**Task brief:**
Pictures should be left out when the listing below is repeated word for word.
----
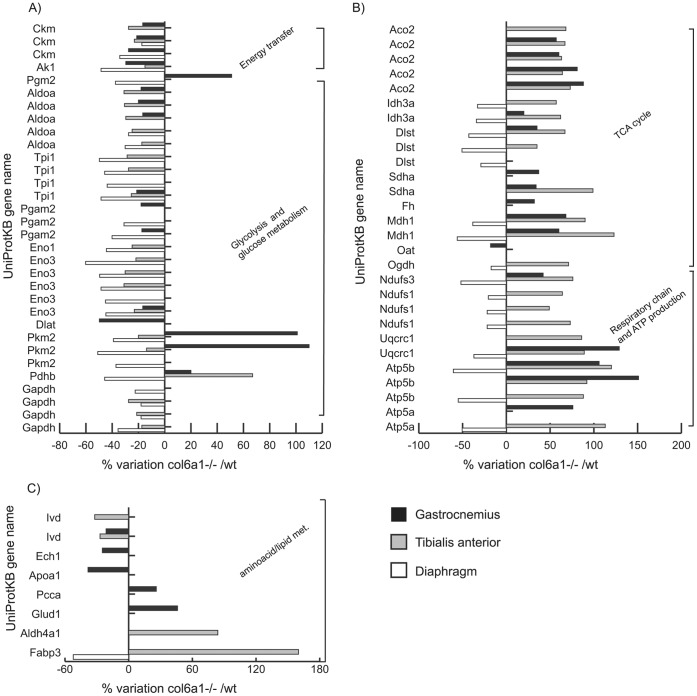
Histograms of differentially expressed metabolic proteins in muscles of Col6a1
−/−
versus wild-type controls.Histograms of differentially expressed proteins in gastrocnemius (black bars), tibialis anterior (grey bars) and diaphragm (white bars) muscles. Isoforms of proteins significantly altered (Student's T-test, p<0.01) are expressed as % of spot areas variation in Col6a1
−/−
versus wild-type controls. Panel A: energy transfer and glycolysis and glucose metabolism; panel B: TCA cycle, respiratory chain and ATP production; panel C: aminoacid and lipid metabolism. (Ckm: muscle creatine kinase; Ak1: adenylate kinase isoenzyme 1; Pgm2: phosphoglucomutase 2; Aldoa: fructose-bisphosphate aldolase A; Tpi1: triosephosphate isomerase 1; Pgam2: phosphoglycerate mutase 2; Eno1: enolase 1 (alpha); Eno3: enolase 3 (beta muscle); Dlat: dihydrolipoyllysine-residue acetyltransferase; Pkm2: pyruvate kinase isozymes M1/M2; Pdhb: pyruvate dehydrogenase (lipoamide) beta; Gapdh: glyceraldehyde-3-phosphate dehydrogenase; Aco2: aconitase 2; Idh3a: isocitrate dehydrogenase [NAD] subunit alpha; Dlst: dihydrolipoamide S-succinyltransferase; Sdha: succinate dehydrogenase complex, subunit A; Fh: fumarate hydratase 1; Mdh1: cytosolic malate dehydrogenase; Oat: ornithine aminotransferase; Ogdh: 2-oxoglutarate (α-ketoglutarate) dehydrogenase; Ndufs3: NADH dehydrogenase (ubiquinone) iron-sulfur protein 3; Ndufs1: NADH dehydrogenase (ubiquinone) Fe-S protein 1; Uqcrc1: ubiquinol-cytochrome-c reductase complex core protein I; Atp5b: ATP synthase, H+ transporting mitochondrial F1 complex, beta subunit; Atp5a: ATP synthase subunit alpha; Ivd: isovaleryl-CoA dehydrogenase; Ech1: delta (3,5)-delta(2,4)-dienoyl-CoA isomerase; Apoa1: Apolipoprotein A-I; Pcca: propionyl-CoA carboxylase alpha chain; Glud1: glutamate dehydrogenase 1; Aldh4a1: delta-1-pyrroline-5-carboxylate dehydrogenase; Fabp3: fatty acid-binding protein).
----
**Task answer:**
Histograms of differentially expressed metabolic proteins in muscles of Col6a1
−/−
versus wild-type controls.Histograms of differentially expressed proteins in gastrocnemius (black bars), tibialis anterior (grey bars) and diaphragm (white bars) muscles. Isoforms of proteins significantly altered (Student's T-test, p<0.01) are expressed as % of spot areas variation in Col6a1
−/−
versus wild-type controls. Panel A: energy transfer and glycolysis and glucose metabolism; panel B: TCA cycle, respiratory chain and ATP production; panel C: aminoacid and lipid metabolism. (Ckm: muscle creatine kinase; Ak1: adenylate kinase isoenzyme 1; Pgm2: phosphoglucomutase 2; Aldoa: fructose-bisphosphate aldolase A; Tpi1: triosephosphate isomerase 1; Pgam2: phosphoglycerate mutase 2; Eno1: enolase 1 (alpha); Eno3: enolase 3 (beta muscle); Dlat: dihydrolipoyllysine-residue acetyltransferase; Pkm2: pyruvate kinase isozymes M1/M2; Pdhb: pyruvate dehydrogenase (lipoamide) beta; Gapdh: glyceraldehyde-3-phosphate dehydrogenase; Aco2: aconitase 2; Idh3a: isocitrate dehydrogenase [NAD] subunit alpha; Dlst: dihydrolipoamide S-succinyltransferase; Sdha: succinate dehydrogenase complex, subunit A; Fh: fumarate hydratase 1; Mdh1: cytosolic malate dehydrogenase; Oat: ornithine aminotransferase; Ogdh: 2-oxoglutarate (α-ketoglutarate) dehydrogenase; Ndufs3: NADH dehydrogenase (ubiquinone) iron-sulfur protein 3; Ndufs1: NADH dehydrogenase (ubiquinone) Fe-S protein 1; Uqcrc1: ubiquinol-cytochrome-c reductase complex core protein I; Atp5b: ATP synthase, H+ transporting mitochondrial F1 complex, beta subunit; Atp5a: ATP synthase subunit alpha; Ivd: isovaleryl-CoA dehydrogenase; Ech1: delta (3,5)-delta(2,4)-dienoyl-CoA isomerase; Apoa1: Apolipoprotein A-I; Pcca: propionyl-CoA carboxylase alpha chain; Glud1: glutamate dehydrogenase 1; Aldh4a1: delta-1-pyrroline-5-carboxylate dehydrogenase; Fabp3: fatty acid-binding protein).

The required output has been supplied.